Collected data
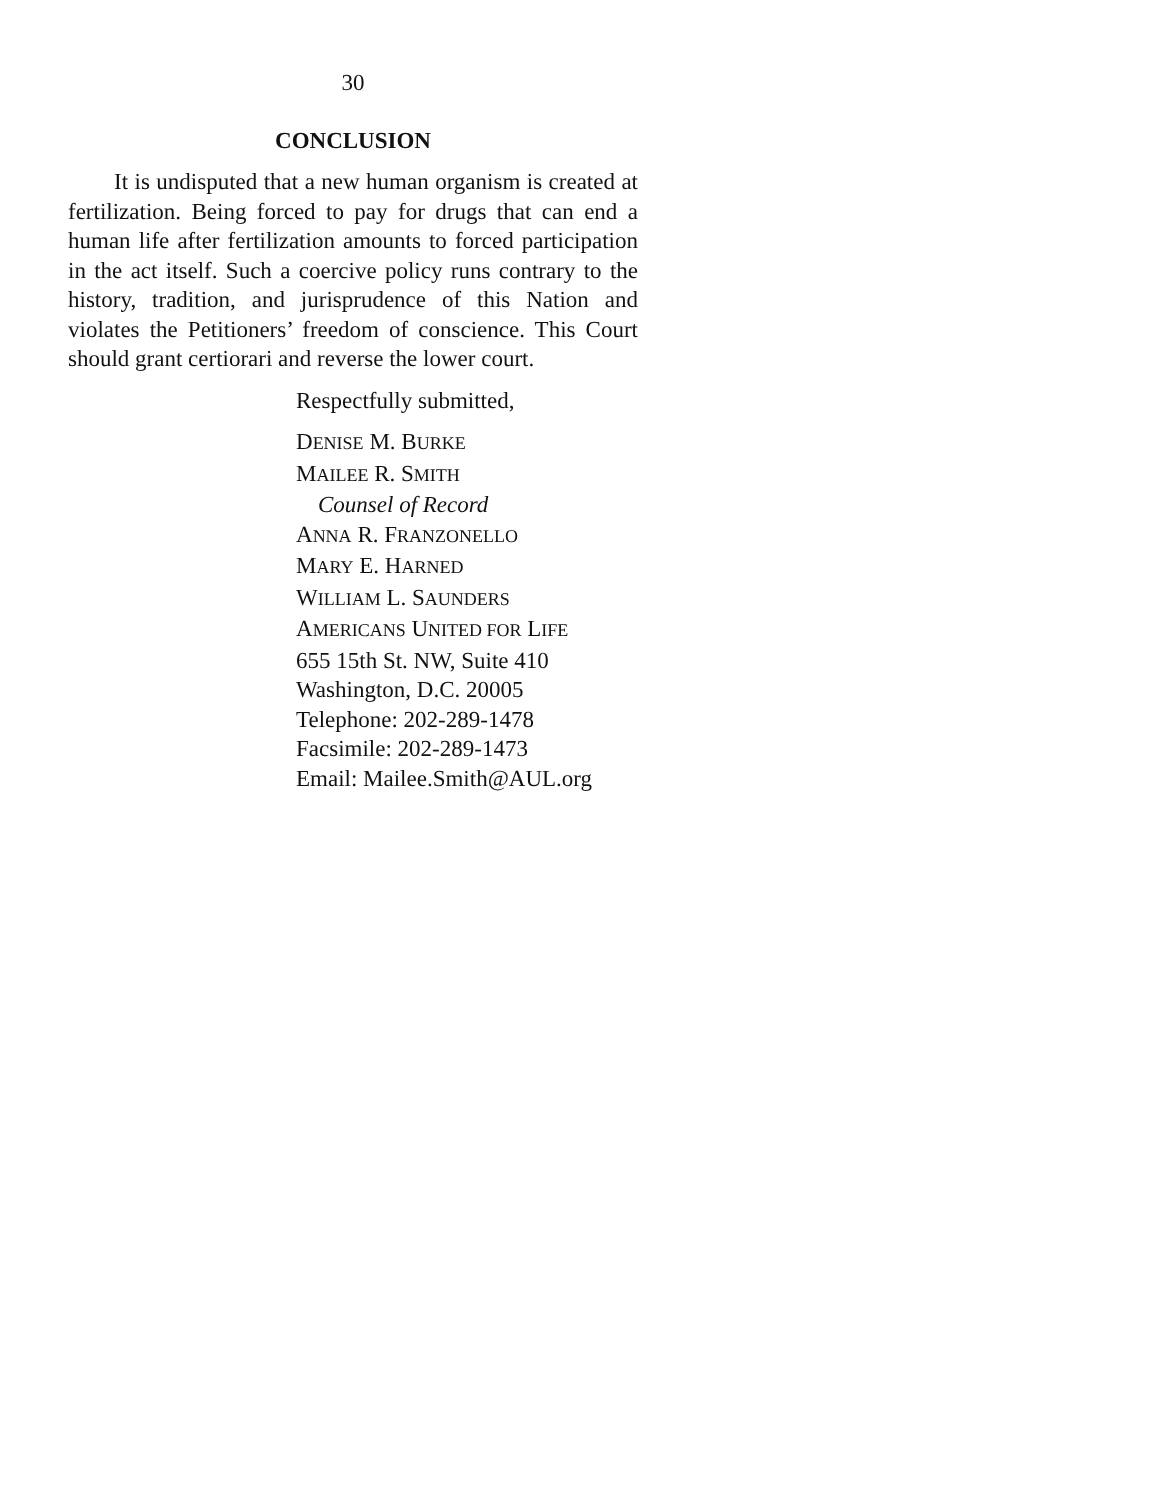30
CONCLUSION
It is undisputed that a new human organism is created at fertilization. Being forced to pay for drugs that can end a human life after fertilization amounts to forced participation in the act itself. Such a coercive policy runs contrary to the history, tradition, and jurisprudence of this Nation and violates the Petitioners’ freedom of conscience. This Court should grant certiorari and reverse the lower court.
Respectfully submitted,
DENISE M. BURKE
MAILEE R. SMITH
Counsel of Record
ANNA R. FRANZONELLO
MARY E. HARNED
WILLIAM L. SAUNDERS
AMERICANS UNITED FOR LIFE
655 15th St. NW, Suite 410
Washington, D.C. 20005
Telephone: 202-289-1478
Facsimile: 202-289-1473
Email: Mailee.Smith@AUL.org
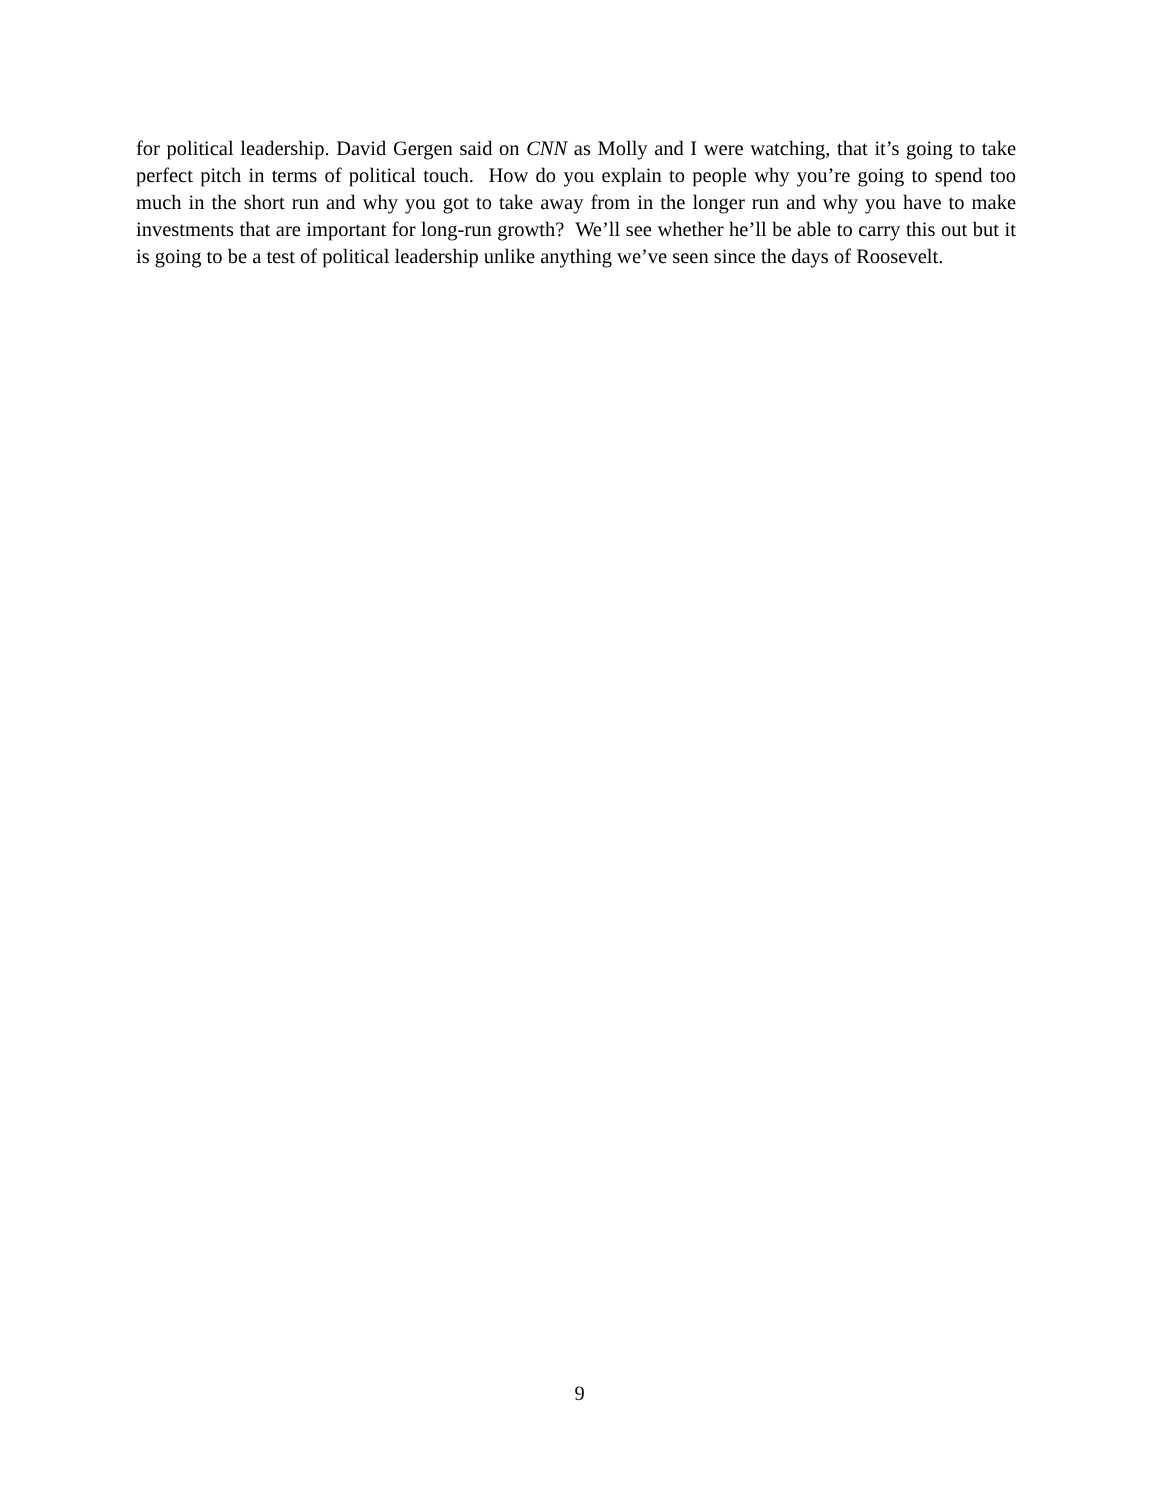for political leadership. David Gergen said on CNN as Molly and I were watching, that it’s going to take perfect pitch in terms of political touch. How do you explain to people why you’re going to spend too much in the short run and why you got to take away from in the longer run and why you have to make investments that are important for long-run growth? We’ll see whether he’ll be able to carry this out but it is going to be a test of political leadership unlike anything we’ve seen since the days of Roosevelt.
9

- **Task to complete**: Starting from the first line of the entries above, print each line exactly until the line containing "Telephone: 202-289-1478" has been printed, and skip the pictures.

- **Exercise solution**:
30
CONCLUSION
It is undisputed that a new human organism is created at fertilization. Being forced to pay for drugs that can end a human life after fertilization amounts to forced participation in the act itself. Such a coercive policy runs contrary to the history, tradition, and jurisprudence of this Nation and violates the Petitioners’ freedom of conscience. This Court should grant certiorari and reverse the lower court.
Respectfully submitted,
DENISE M. BURKE
MAILEE R. SMITH
Counsel of Record
ANNA R. FRANZONELLO
MARY E. HARNED
WILLIAM L. SAUNDERS
AMERICANS UNITED FOR LIFE
655 15th St. NW, Suite 410
Washington, D.C. 20005
Telephone: 202-289-1478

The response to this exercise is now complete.